As expected, mean inter-patient genetic distances calculated with the consensus C2V3 sequences were higher than those calculated with the PR/RT and INT sequences (Fig. 7b). Viruses from St. George’s patients were significantly more diverse than viruses from NHS Lothian’s individuals comparing C2V3 (mean 0.265 vs. 0.215 substitutions per site, p < 0.0001 unpaired t test) and PR/RT (0.111 vs. 0.098 s/site, p < 0.0001 unpaired t test) sequences but not when comparing INT sequences (0.084 vs. 0.081 s/site, p = 0.082 unpaired t test), respectively (Fig. 7b). Finally, intra-patient HIV-1 diversity was also determined using all three PR/RT-, INT-, and C2V3- coding regions based on the p-distance model as described for deep sequencing [46]. Although slightly higher in patients from NHS Lothian compared with viruses from St. George’s individuals, no significant difference was observed in the HIV-1 quasispecies diversity of these patients, i.e., PR/RT (1.212 vs. 0.968), INT (1.013 vs. 0.817), and C2V3 (2.761 vs. 2.446), respectively (Fig. 7c).

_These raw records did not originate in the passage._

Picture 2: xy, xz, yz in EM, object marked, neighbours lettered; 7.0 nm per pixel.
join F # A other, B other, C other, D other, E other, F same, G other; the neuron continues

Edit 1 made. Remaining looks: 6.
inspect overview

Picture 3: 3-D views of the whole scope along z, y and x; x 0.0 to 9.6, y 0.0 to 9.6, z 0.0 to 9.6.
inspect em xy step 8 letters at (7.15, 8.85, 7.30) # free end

Given the considerable amount of data that we were able to accumulate from deep sequencing patient-derived HIV-1 sequences from these HIV-infected individuals, i.e., majority (frequency > 20%) and minority (frequency < 20% and > 1%) drug resistance mutations, susceptibility to antiretroviral drugs (HIVdb scores), coreceptor tropism, subtyping, inter-patient and intra-patient viral diversity, we decided to investigate potential associations among any of these metrics and clinical parameters, mainly plasma HIV RNA load, CD4⁺ T-cell counts, and antiretroviral therapy history. As expected, HIVdb scores determined using only majority, or including minority, drug resistance mutations correlated significantly with ART history in patients from St. George’s (r = 0.51, p < 0.0001 or r = 0.58, p < 0.0001 Pearson coefficient correlation) and NHS Lothian (r = 0.37, p = 0.007 or r = 0.45, p = 0.001). On the other hand, no significant association was observed in most pairwise comparisons of the multiple virological metrics and clinical parameters studied (data not shown). For example, no significant correlation was observed between HIVdb scores determined using only majority (r = 0.13, p = 0.30 or r = 0.01, p = 0.98) or including minority (r = 0.12, p = 0.38 or r = 0.10, p = 0.47) drug resistance mutations, ART history (r = 0.22, p = 0.08 or r = 0.13, p = 0.35) or intra-patient HIV-1 diversity (r = 0.11, p = 0.39 or r = 0.10, p = 0.46) with plasma HIV RNA load in individuals from St. George’s or Lothian cohorts. However, inverse significant correlations were observed between the number of drugs in the ART history (r = − 0.22, p = 0.01 and r = − 0.43, p = 0.001) or intra-patient HIV-1 diversity (r = − 0.30, p = 0.01 and r = − 0.26, p = 0.01) and CD4⁺ T-cell counts in St. George’s and Lothian patients, respectively (data not shown).